Были у меня и другие занятия, менее достойные, но неотвратимые. Гады, которыми кишела темная яма, куда я был брошен, заставляли меня все время держаться настороже, вызывая в душе чувство вражды, неотступной, жалкой, нелепой. Рогожа оказалась постеленной у самого театра военных действий. Я перенес ее в другое место, но гады не перестали меня преследовать. Тогда я положил ее вплотную к стене: прикосновение их раздувшихся холодных и скользких тел нередко будило меня среди ночи и еще чаще заставляло меня содрогаться от ужаса, когда я не спал, стоило мне только ощутить на себе их прикосновения. Я нападал на них, я старался напугать их звуком моего голоса, вооружался против них рогожей; но больше всего меня донимала необходимость постоянно защищать от их непрошеных вторжений хлеб и кружку с водой, куда они непременно всякий раз пытались залезть. Я принимал множество самых необходимых предосторожностей, и все напрасно, ибо ничто мне не помогало, но как-никак мне было чем себя занять. Уверяю вас, сэр, в тюрьме этой у меня было больше дела, нежели в монастырской келье.
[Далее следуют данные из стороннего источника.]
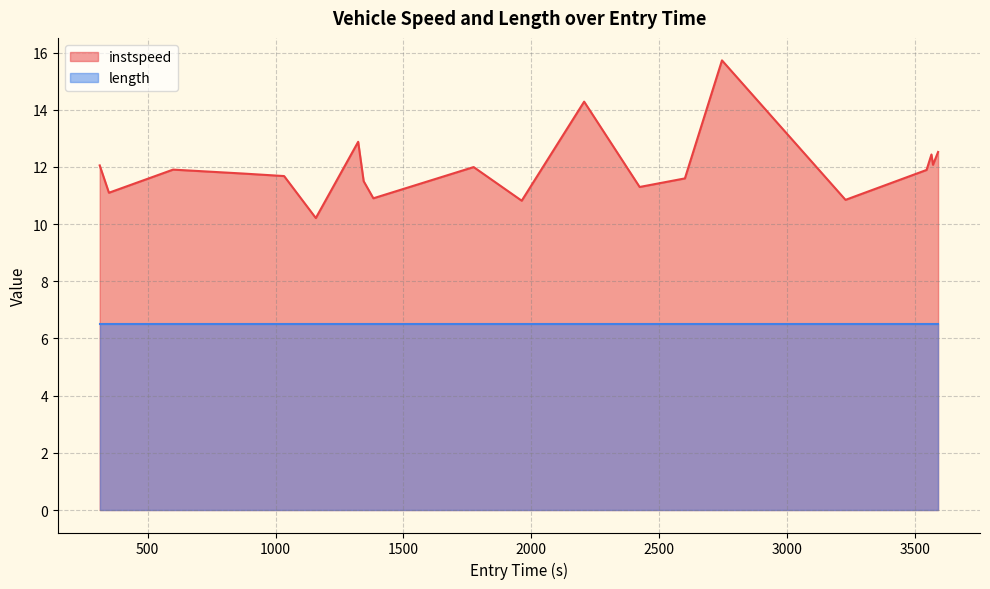

How many distinct data groups are displayed?

2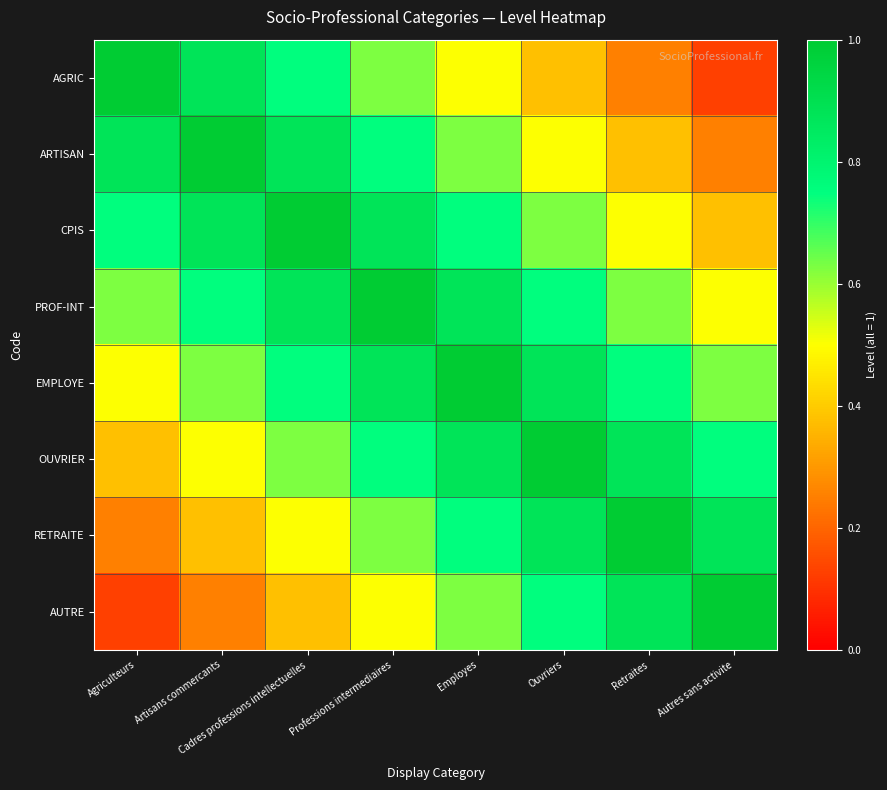

Reading left to right, what are all the values shown in this chart?

AGRIC: Agriculteurs=1.0	Artisans commercants=0.9	Cadres professions intellectuelles=0.8	Professions intermediaires=0.6	Employes=0.5	Ouvriers=0.4	Retraites=0.2	Autres sans activite=0.1
ARTISAN: Agriculteurs=0.9	Artisans commercants=1.0	Cadres professions intellectuelles=0.9	Professions intermediaires=0.8	Employes=0.6	Ouvriers=0.5	Retraites=0.4	Autres sans activite=0.2
CPIS: Agriculteurs=0.8	Artisans commercants=0.9	Cadres professions intellectuelles=1.0	Professions intermediaires=0.9	Employes=0.8	Ouvriers=0.6	Retraites=0.5	Autres sans activite=0.4
PROF-INT: Agriculteurs=0.6	Artisans commercants=0.8	Cadres professions intellectuelles=0.9	Professions intermediaires=1.0	Employes=0.9	Ouvriers=0.8	Retraites=0.6	Autres sans activite=0.5
EMPLOYE: Agriculteurs=0.5	Artisans commercants=0.6	Cadres professions intellectuelles=0.8	Professions intermediaires=0.9	Employes=1.0	Ouvriers=0.9	Retraites=0.8	Autres sans activite=0.6
OUVRIER: Agriculteurs=0.4	Artisans commercants=0.5	Cadres professions intellectuelles=0.6	Professions intermediaires=0.8	Employes=0.9	Ouvriers=1.0	Retraites=0.9	Autres sans activite=0.8
RETRAITE: Agriculteurs=0.2	Artisans commercants=0.4	Cadres professions intellectuelles=0.5	Professions intermediaires=0.6	Employes=0.8	Ouvriers=0.9	Retraites=1.0	Autres sans activite=0.9
AUTRE: Agriculteurs=0.1	Artisans commercants=0.2	Cadres professions intellectuelles=0.4	Professions intermediaires=0.5	Employes=0.6	Ouvriers=0.8	Retraites=0.9	Autres sans activite=1.0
Сражаться со змеями в темноте – это, может быть, самая ужасная борьба, какая выпадает на долю человека. Но что значит она в сравнении с другой борьбой – с теми змеями, которые бывают зачаты одиночеством человека, заточенного в четырех стенах, и ежечасно рождаются у него в сердце?Было у меня и еще одно времяпрепровождение – занятием я все же это никак не могу назвать. Помня, что час состоит из шестидесяти минут, а каждая минута – из шестидесяти секунд, я вообразил, что смогу отсчитывать время с такою же точностью, как и монастырские часы, и исчислять, сколько времени я провел в тюрьме и сколько его еще остается. Так вот я и сидел и считал до шестидесяти; меня, правда, все время разбирало сомнение, что я отсчитываю минуты быстрее, чем монастырские часы.
Как мне тогда захотелось самому превратиться в часы, дабы проникнуться равнодушием ко всему на свете и не иметь никаких пристрастий, желаний, никакого повода для того, чтобы торопить бег времени! Потом я стал отсчитывать его медленнее. Случалось, что за этой игрой на меня нападал вдруг сон (может быть, даже я и принимался за нее в надежде, что он придет), но стоило мне проснуться, как я сейчас же снова возобновлял прерванный счет. Сидя на своей подстилке, я покачивался как бы в такт маятнику, отсчитывал и измерял проходившие часы и минуты, лишенный того чудесного календаря, который нам дарован природой, – с его восходами и закатами, с предрассветной и сумеречной росою, с пылающими зорями и вечерними тенями. Когда счет мой бывал прерван сном – а я даже не знал, сплю я днем или ночью, – я всякий раз пытался восполнить пропущенное, тут же принимаясь опять отсчитывать минуты и секунды, и мне это удавалось: я находил для себя утешение в мысли, что, который бы это ни был час, он все равно состоит из шестидесяти минут. Еще немного, и я бы, вероятно, превратился в того жалкого идиота, о котором я когда-то читал и который, привыкши подолгу слушать, как идут часы, так научился подражать их тиканью и бою, что, когда часовой механизм останавливался, с совершеннейшей точностью воспроизводил то и другое2. Вот из чего складывалась в те дни моя жизнь.